Exercise requirements:
Please write out all the data that follows exactly, without the pictures.

Data:
◆ ◆ ◆

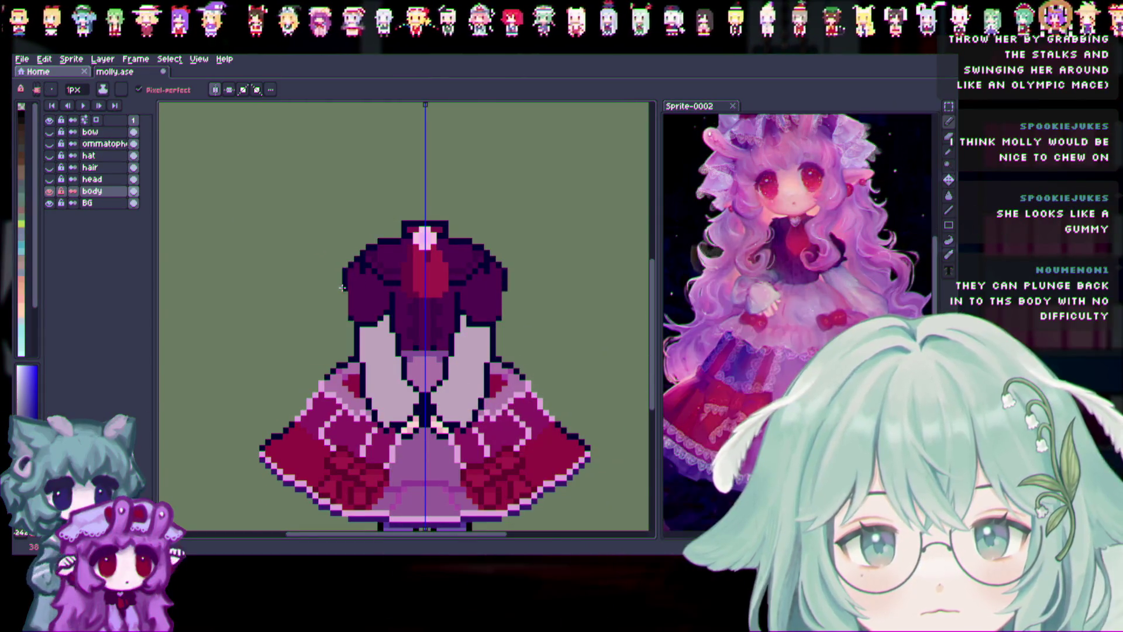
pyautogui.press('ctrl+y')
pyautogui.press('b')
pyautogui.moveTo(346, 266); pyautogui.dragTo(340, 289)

◆ ◆ ◆

Finished task:
pyautogui.press('ctrl+y')
pyautogui.press('b')
pyautogui.moveTo(346, 266); pyautogui.dragTo(340, 289)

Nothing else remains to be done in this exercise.